Problem: Within the records below, find each line that holds the string "trigger", then copy it.

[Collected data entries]
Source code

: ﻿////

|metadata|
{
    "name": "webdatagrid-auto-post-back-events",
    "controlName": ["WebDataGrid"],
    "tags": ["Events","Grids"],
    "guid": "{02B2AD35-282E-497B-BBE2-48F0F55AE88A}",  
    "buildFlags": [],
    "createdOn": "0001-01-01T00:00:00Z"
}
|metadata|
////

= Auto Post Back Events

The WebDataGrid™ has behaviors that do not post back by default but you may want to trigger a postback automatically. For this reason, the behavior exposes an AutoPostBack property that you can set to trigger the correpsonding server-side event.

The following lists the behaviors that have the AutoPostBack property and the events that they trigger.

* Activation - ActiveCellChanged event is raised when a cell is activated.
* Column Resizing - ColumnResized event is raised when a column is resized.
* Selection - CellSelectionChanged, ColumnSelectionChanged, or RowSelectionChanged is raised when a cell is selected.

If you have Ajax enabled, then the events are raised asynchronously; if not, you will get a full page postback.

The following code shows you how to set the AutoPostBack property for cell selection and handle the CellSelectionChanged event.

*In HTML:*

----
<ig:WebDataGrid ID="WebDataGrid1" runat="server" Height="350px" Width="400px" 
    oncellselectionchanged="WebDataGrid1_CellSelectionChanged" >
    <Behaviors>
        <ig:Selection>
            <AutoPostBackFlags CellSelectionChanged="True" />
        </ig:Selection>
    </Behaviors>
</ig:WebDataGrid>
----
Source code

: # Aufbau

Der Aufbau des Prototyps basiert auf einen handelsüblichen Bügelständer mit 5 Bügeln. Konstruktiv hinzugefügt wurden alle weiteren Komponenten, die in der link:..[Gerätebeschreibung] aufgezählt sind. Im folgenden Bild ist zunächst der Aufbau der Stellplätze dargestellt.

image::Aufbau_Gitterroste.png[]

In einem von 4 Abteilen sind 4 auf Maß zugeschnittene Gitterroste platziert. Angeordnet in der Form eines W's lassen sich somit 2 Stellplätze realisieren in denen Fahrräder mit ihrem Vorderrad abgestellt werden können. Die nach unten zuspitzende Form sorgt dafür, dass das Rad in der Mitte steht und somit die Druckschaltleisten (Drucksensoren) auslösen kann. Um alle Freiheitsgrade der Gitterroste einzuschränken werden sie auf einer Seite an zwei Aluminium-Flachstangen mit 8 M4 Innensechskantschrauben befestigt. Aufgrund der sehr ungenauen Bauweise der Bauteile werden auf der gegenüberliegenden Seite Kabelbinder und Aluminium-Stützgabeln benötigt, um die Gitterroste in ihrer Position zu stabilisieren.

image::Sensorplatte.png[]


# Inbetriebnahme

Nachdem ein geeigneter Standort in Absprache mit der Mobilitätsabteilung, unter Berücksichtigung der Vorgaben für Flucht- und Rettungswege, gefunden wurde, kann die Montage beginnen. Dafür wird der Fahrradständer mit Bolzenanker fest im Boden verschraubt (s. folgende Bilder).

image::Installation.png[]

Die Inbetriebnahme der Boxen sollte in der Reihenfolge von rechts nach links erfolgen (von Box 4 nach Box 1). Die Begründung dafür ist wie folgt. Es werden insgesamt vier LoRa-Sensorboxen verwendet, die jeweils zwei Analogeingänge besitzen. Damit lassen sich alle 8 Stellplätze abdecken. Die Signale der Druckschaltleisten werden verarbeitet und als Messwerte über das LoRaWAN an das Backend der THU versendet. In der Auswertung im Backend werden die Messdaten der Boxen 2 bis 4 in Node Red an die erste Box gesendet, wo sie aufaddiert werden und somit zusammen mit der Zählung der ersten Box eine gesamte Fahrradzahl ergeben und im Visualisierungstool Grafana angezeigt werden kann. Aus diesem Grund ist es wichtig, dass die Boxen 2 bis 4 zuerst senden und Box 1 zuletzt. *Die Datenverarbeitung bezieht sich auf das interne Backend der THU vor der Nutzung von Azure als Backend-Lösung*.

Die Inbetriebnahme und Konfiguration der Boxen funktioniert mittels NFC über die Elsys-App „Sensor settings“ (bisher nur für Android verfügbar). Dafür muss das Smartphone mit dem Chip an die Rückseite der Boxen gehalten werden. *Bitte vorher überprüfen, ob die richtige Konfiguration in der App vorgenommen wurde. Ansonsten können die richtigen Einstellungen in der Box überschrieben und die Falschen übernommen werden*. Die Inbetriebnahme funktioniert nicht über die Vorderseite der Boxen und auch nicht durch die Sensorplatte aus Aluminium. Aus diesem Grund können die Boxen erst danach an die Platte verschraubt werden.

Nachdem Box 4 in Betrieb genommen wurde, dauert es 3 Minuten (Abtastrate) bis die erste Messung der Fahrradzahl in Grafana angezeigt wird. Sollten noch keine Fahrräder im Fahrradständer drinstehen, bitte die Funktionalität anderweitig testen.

Response area:
The WebDataGrid™ has behaviors that do not post back by default but you may want to trigger a postback automatically. For this reason, the behavior exposes an AutoPostBack property that you can set to trigger the correpsonding server-side event.
The following lists the behaviors that have the AutoPostBack property and the events that they trigger.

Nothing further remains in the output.